UNIDENTIFIED MALE: There may be a law in place that basically says 50 years from now, humans cannot drive on public roads and if a human does want to

drive they go to a private car ranch where you can basically drive to your heart`s content.

UNIDENTIFIED MALE: All right. I know what you`re thinking, a car ranch? But it`s actually not that crazy. Remember when we transitioned from horses to

automobiles, we didn`t shoot all the horses. Well guess what? These car ranches actually already exist. Think of car companies that build high end

sport cars that are meant to be driven by humans, not robots. They`re already building driving courses around the country and yes they`re as fun

as they sound.

UNIDENTIFIED MALE: We opened in May, 2015. You`ll come in, you`ll meet your - - your driving coach and then driving coach will then take you onto the

track. We believe this - - this destination that we`ve created has got a long term future.

UNIDENTIFIED MALE: Porsche knows that driverless technology`s around the corner but they still want people to love driving even if they do less of

it on public roads. It`s like being a kid in a candy store.

UNIDENTIFIED MALE: Yeah, seriously.

UNIDENTIFIED MALE: All right, let`s get back to the real world. The rise of car sharing services has already made people accustomed to the idea of not

owning a car. Today, human drivers pick us up when we use Uber or Lyft, but that`s not going to last.

UNIDENTIFIED MALE: Autonomous ride sharing is absolutely coming. It is right around the corner, and you`ll see it in pockets at first and slowly

and surely you`ll start to see these vehicles all over the place.

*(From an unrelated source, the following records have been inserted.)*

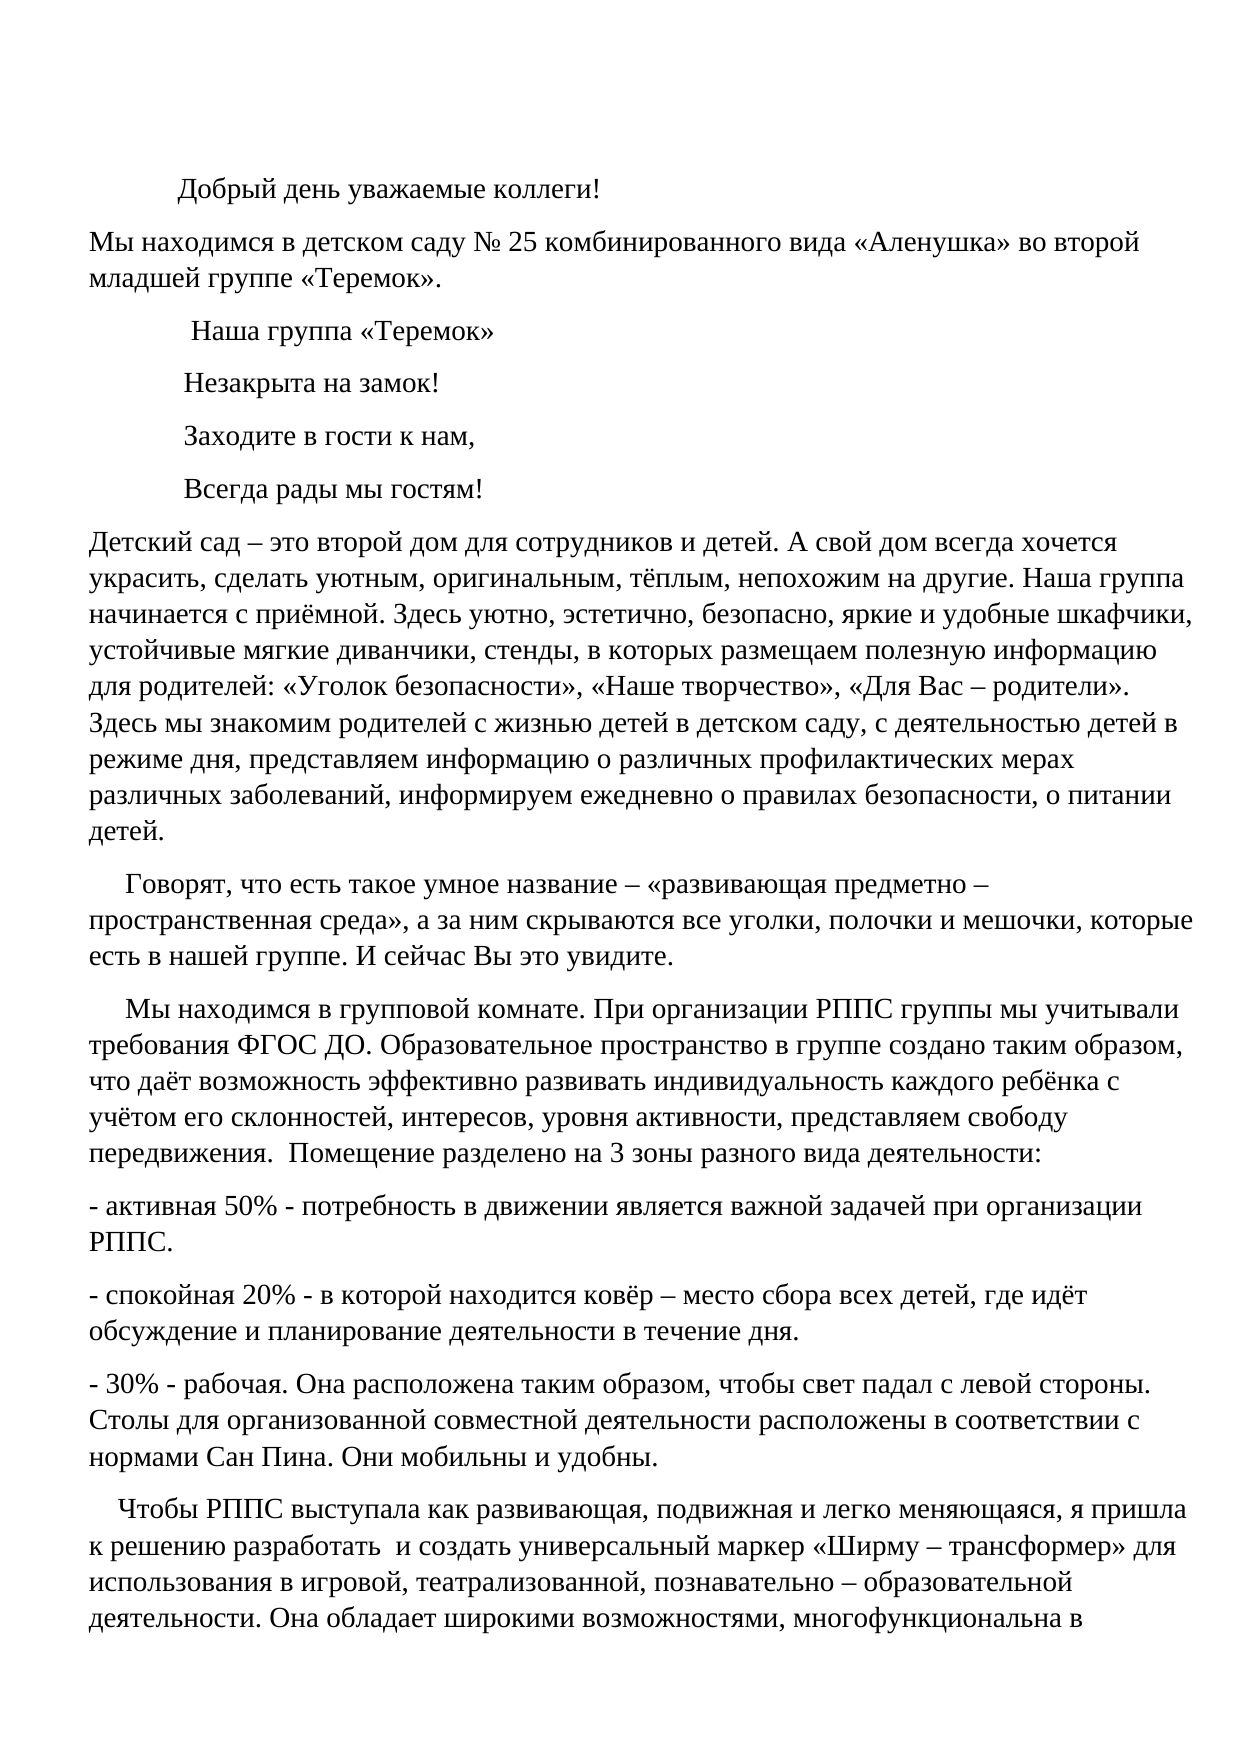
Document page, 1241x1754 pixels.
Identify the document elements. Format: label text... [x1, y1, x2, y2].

text - активная 50% - потребность в движении является важной задачей при организации РППС. [88, 1188, 1196, 1258]
text Заходите в гости к нам, [88, 418, 1196, 452]
text Добрый день уважаемые коллеги! [177, 171, 1196, 204]
text - 30% - рабочая. Она расположена таким образом, чтобы свет падал с левой стороны. Столы для организованной совместной деятельности расположены в соответствии с нормами Сан Пина. Они мобильны и удобны. [88, 1366, 1196, 1472]
text Всегда рады мы гостям! [88, 471, 1196, 505]
text Мы находимся в детском саду № 25 комбинированного вида «Аленушка» во второй младшей группе «Теремок». [88, 224, 1196, 293]
text - спокойная 20% - в которой находится ковёр – место сбора всех детей, где идёт обсуждение и планирование деятельности в течение дня. [88, 1277, 1196, 1347]
text Детский сад – это второй дом для сотрудников и детей. А свой дом всегда хочется украсить, сделать уютным, оригинальным, тёплым, непохожим на другие. Наша группа начинается с приёмной. Здесь уютно, эстетично, безопасно, яркие и удобные шкафчики, устойчивые мягкие диванчики, стенды, в которых размещаем полезную информацию для родителей: «Уголок безопасности», «Наше творчество», «Для Вас – родители». Здесь мы знакомим родителей с жизнью детей в детском саду, с деятельностью детей в режиме дня, представляем информацию о различных профилактических мерах различных заболеваний, информируем ежедневно о правилах безопасности, о питании детей. [88, 524, 1196, 847]
text Наша группа «Теремок» [88, 313, 1196, 346]
text Мы находимся в групповой комнате. При организации РППС группы мы учитывали требования ФГОС ДО. Образовательное пространство в группе создано таким образом, что даёт возможность эффективно развивать индивидуальность каждого ребёнка с учётом его склонностей, интересов, уровня активности, представляем свободу передвижения. Помещение разделено на 3 зоны разного вида деятельности: [88, 991, 1196, 1169]
text Незакрыта на замок! [88, 366, 1196, 399]
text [88, 1491, 1196, 1633]
text Говорят, что есть такое умное название – «развивающая предметно – пространственная среда», а за ним скрываются все уголки, полочки и мешочки, которые есть в нашей группе. И сейчас Вы это увидите. [88, 866, 1196, 972]
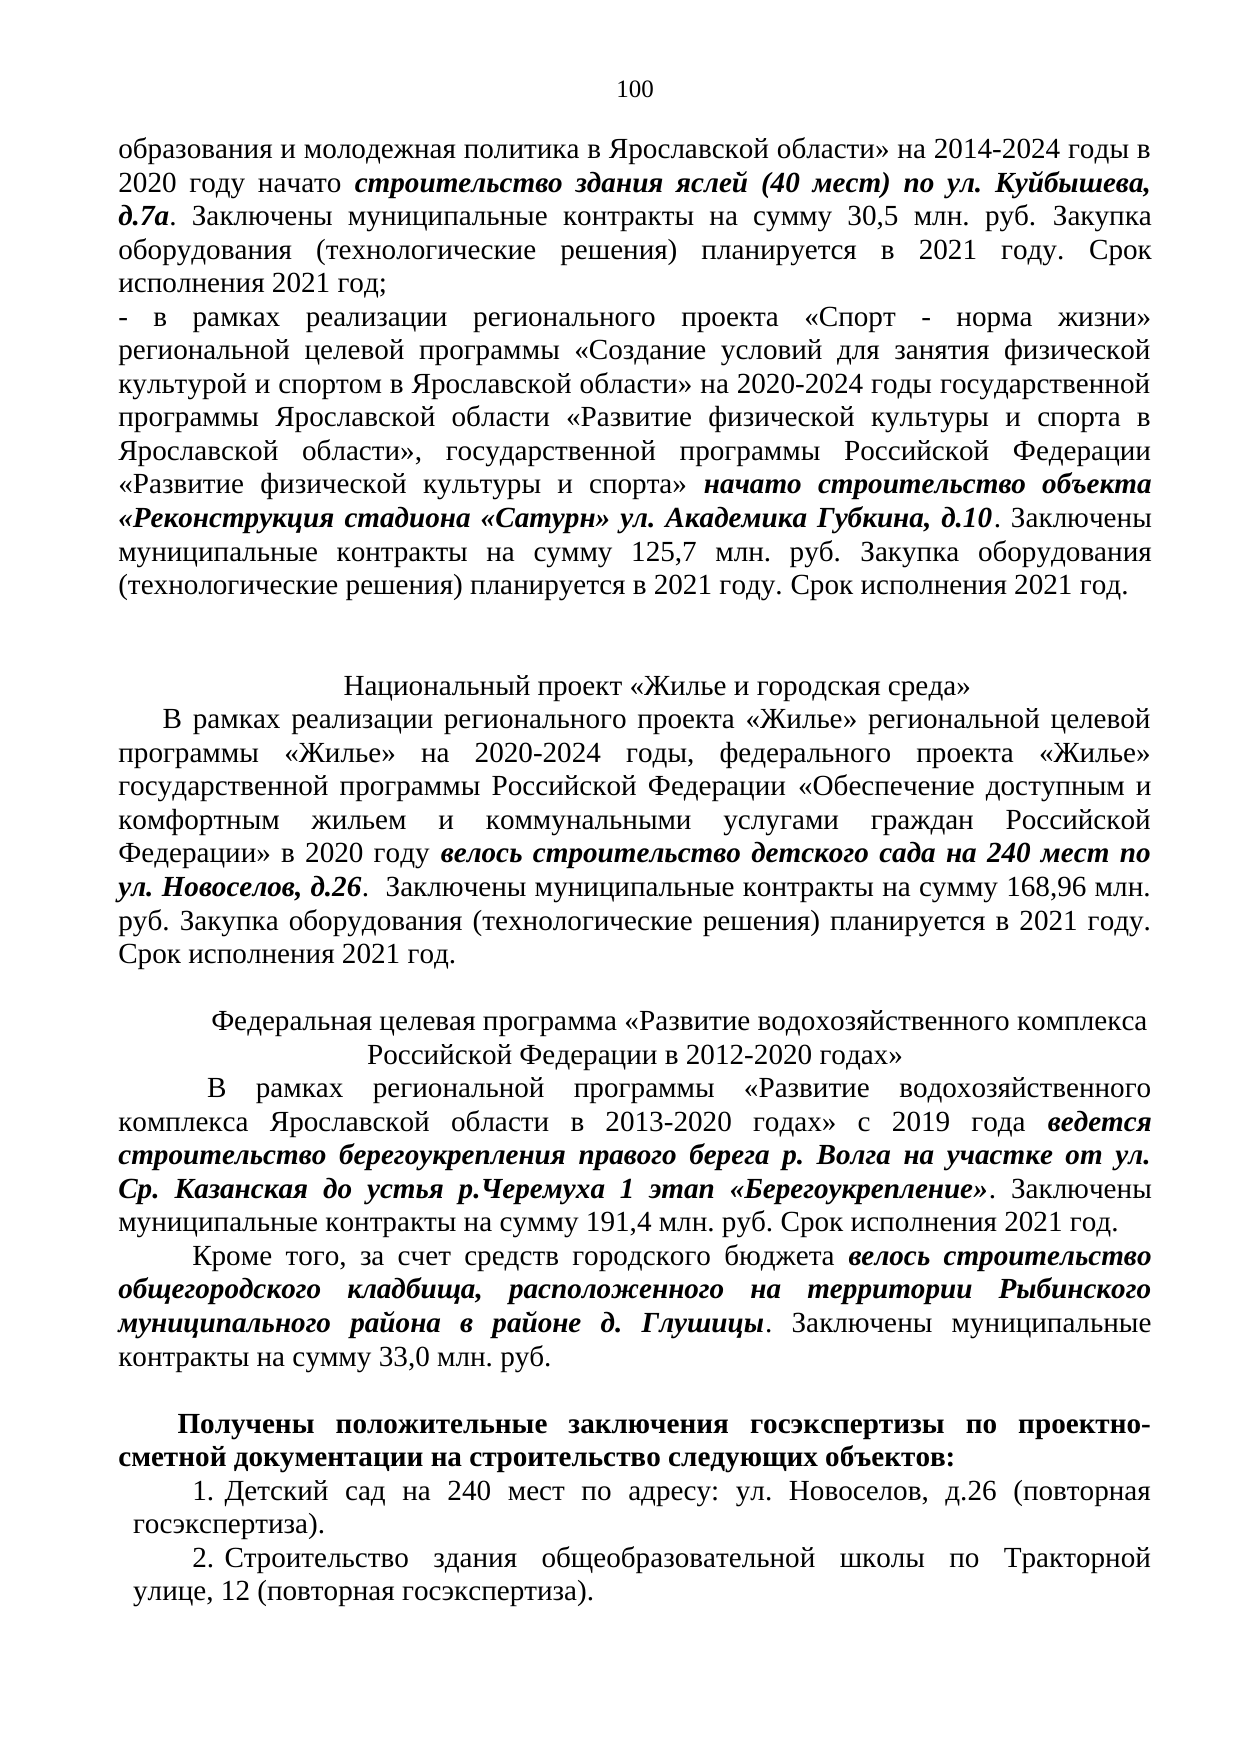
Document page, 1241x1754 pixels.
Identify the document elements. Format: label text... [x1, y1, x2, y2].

list Кроме того, за счет средств городского бюджета велось строительство общегородского кладбища, расположенного на территории Рыбинского муниципального района в районе д. Глушицы. Заключены муниципальные контракты на сумму 33,0 млн. руб. [118, 1238, 1152, 1372]
text В рамках реализации регионального проекта «Жилье» региональной целевой программы «Жилье» на 2020-2024 годы, федерального проекта «Жилье» государственной программы Российской Федерации «Обеспечение доступным и комфортным жильем и коммунальными услугами граждан Российской Федерации» в 2020 году велось строительство детского сада на 240 мест по ул. Новоселов, д.26. Заключены муниципальные контракты на сумму 168,96 млн. руб. Закупка оборудования (технологические решения) планируется в 2021 году. Срок исполнения 2021 год. [118, 701, 1152, 970]
list Детский сад на 240 мест по адресу: ул. Новоселов, д.26 (повторная госэкспертиза). [133, 1473, 1152, 1540]
text Федеральная целевая программа «Развитие водохозяйственного комплекса Российской Федерации в 2012-2020 годах» [118, 1003, 1152, 1070]
text В рамках региональной программы «Развитие водохозяйственного комплекса Ярославской области в 2013-2020 годах» с 2019 года ведется строительство берегоукрепления правого берега р. Волга на участке от ул. Ср. Казанская до устья р.Черемуха 1 этап «Берегоукрепление». Заключены муниципальные контракты на сумму 191,4 млн. руб. Срок исполнения 2021 год. [118, 1070, 1152, 1238]
list Строительство здания общеобразовательной школы по Тракторной улице, 12 (повторная госэкспертиза). [133, 1540, 1152, 1607]
text - в рамках реализации регионального проекта «Спорт - норма жизни» региональной целевой программы «Создание условий для занятия физической культурой и спортом в Ярославской области» на 2020-2024 годы государственной программы Ярославской области «Развитие физической культуры и спорта в Ярославской области», государственной программы Российской Федерации «Развитие физической культуры и спорта» начато строительство объекта «Реконструкция стадиона «Сатурн» ул. Академика Губкина, д.10. Заключены муниципальные контракты на сумму 125,7 млн. руб. Закупка оборудования (технологические решения) планируется в 2021 году. Срок исполнения 2021 год. [118, 299, 1152, 601]
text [118, 131, 1152, 299]
text Получены положительные заключения госэкспертизы по проектно-сметной документации на строительство следующих объектов: [118, 1406, 1152, 1473]
text Национальный проект «Жилье и городская среда» [118, 668, 1152, 701]
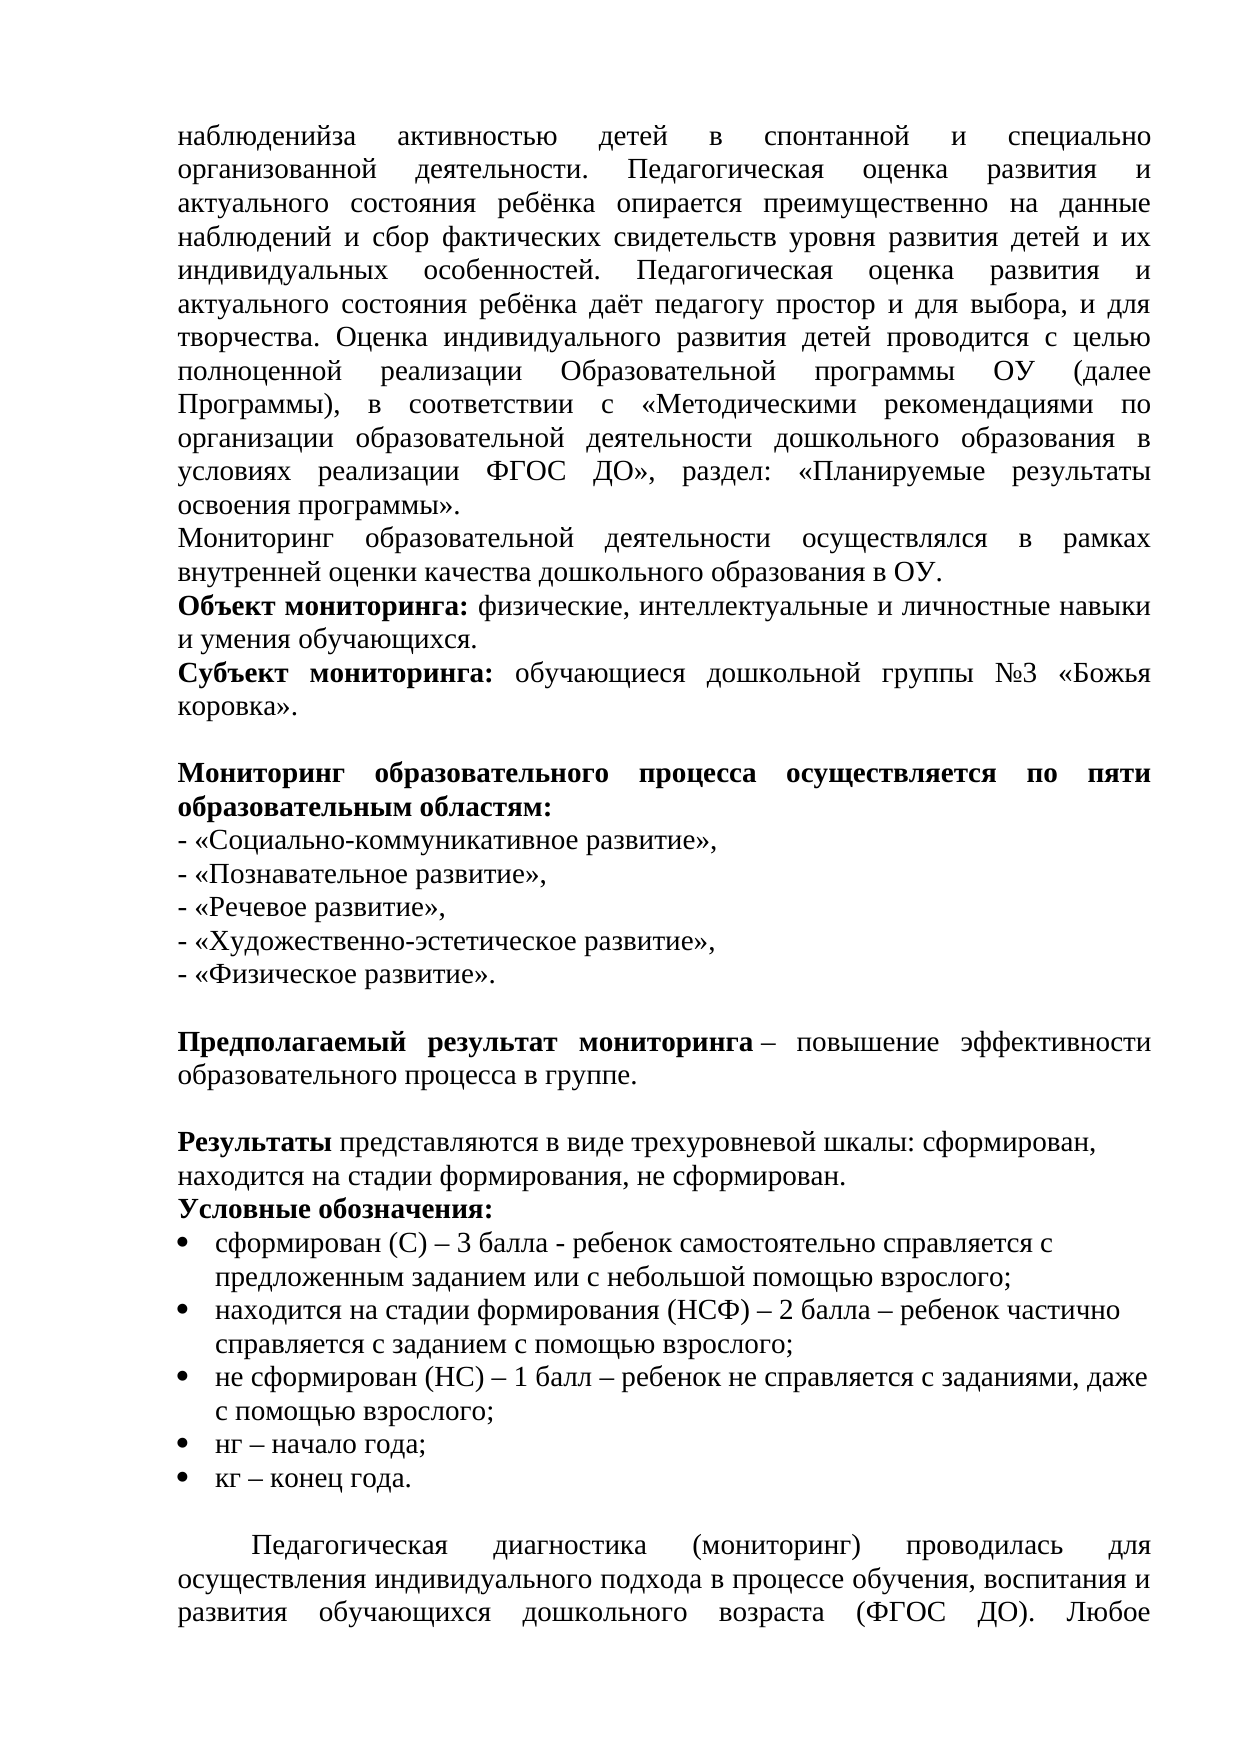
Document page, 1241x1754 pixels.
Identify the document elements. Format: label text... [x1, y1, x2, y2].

text Объект мониторинга: физические, интеллектуальные и личностные навыки и умения обучающихся. [177, 588, 1152, 655]
text Результаты представляются в виде трехуровневой шкалы: сформирован, находится на стадии формирования, не сформирован. [177, 1124, 1152, 1191]
list кг – конец года. [177, 1460, 1152, 1494]
text - «Социально-коммуникативное развитие», [177, 822, 1152, 856]
text Мониторинг образовательной деятельности осуществлялся в рамках внутренней оценки качества дошкольного образования в ОУ. [177, 521, 1152, 588]
text Мониторинг образовательного процесса осуществляется по пяти образовательным областям: [177, 755, 1152, 822]
text Предполагаемый результат мониторинга – повышение эффективности образовательного процесса в группе. [177, 1024, 1152, 1091]
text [177, 118, 1152, 521]
text Условные обозначения: [177, 1191, 1152, 1225]
text - «Художественно-эстетическое развитие», [177, 923, 1152, 957]
list находится на стадии формирования (НСФ) – 2 балла – ребенок частично справляется с заданием с помощью взрослого; [177, 1292, 1152, 1359]
text - «Речевое развитие», [177, 889, 1152, 923]
text - «Познавательное развитие», [177, 856, 1152, 889]
text Субъект мониторинга: обучающиеся дошкольной группы №3 «Божья коровка». [177, 655, 1152, 722]
list нг – начало года; [177, 1427, 1152, 1460]
text - «Физическое развитие». [177, 957, 1152, 990]
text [177, 1527, 1152, 1628]
list сформирован (С) – 3 балла - ребенок самостоятельно справляется с предложенным заданием или с небольшой помощью взрослого; [177, 1225, 1152, 1292]
list не сформирован (НС) – 1 балл – ребенок не справляется с заданиями, даже с помощью взрослого; [177, 1359, 1152, 1427]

There is an opportunity on a long enough timeline where we may have a fleet that is

fully autonomous. As you start to see people adopt transportation as a service, the hope here is that cars will - - car ownership will slowly

decline.

UNIDENTIFIED MALE: The ripple effect of automation on our cities will be felt beyond just cars. Drones will roam the skies making deliveries and

robots like this one already in Washington, D.C. may bring food orders to your door very soon. In the nation`s capital, Starship Technologies

delivers food by an automated robot. There it is. Hello robot. I`d like a sandwich. Man. All right. So I just had a robot deliver me a sandwich on

the streets of Washington, D.C.

It`s just in the trial phase right now but in the future it could be a lot more common. Robots, drones, deliver your hoagie right to your house. All

you got to do is push a button on your app and you got yourself a sandwich. All of these changes won`t come easy, perhaps the biggest fear, what will

happen when all these robots get better at our jobs than we are? Will they replace us?

(END VIDEO CLIP)

AZUZ: OK. You heard phrases like eliminating car ownership and right around the corner but you also heard words like prototype and test car. To be

clear, experts say a cityscape with fully self driving cars is likely to be decades away and whether this would work in the country is another question

entirely. For the present, even with all the technology available to us, drivers are still "autonomostly" in control.

And even if driverless cars seem the technological next step, the intelligence of smart cars is still artificial. So smart design will have

to take the driver`s seat if people are to take a backseat role on the road ahead. I`m Carl Azuz and I "brake" for CNN.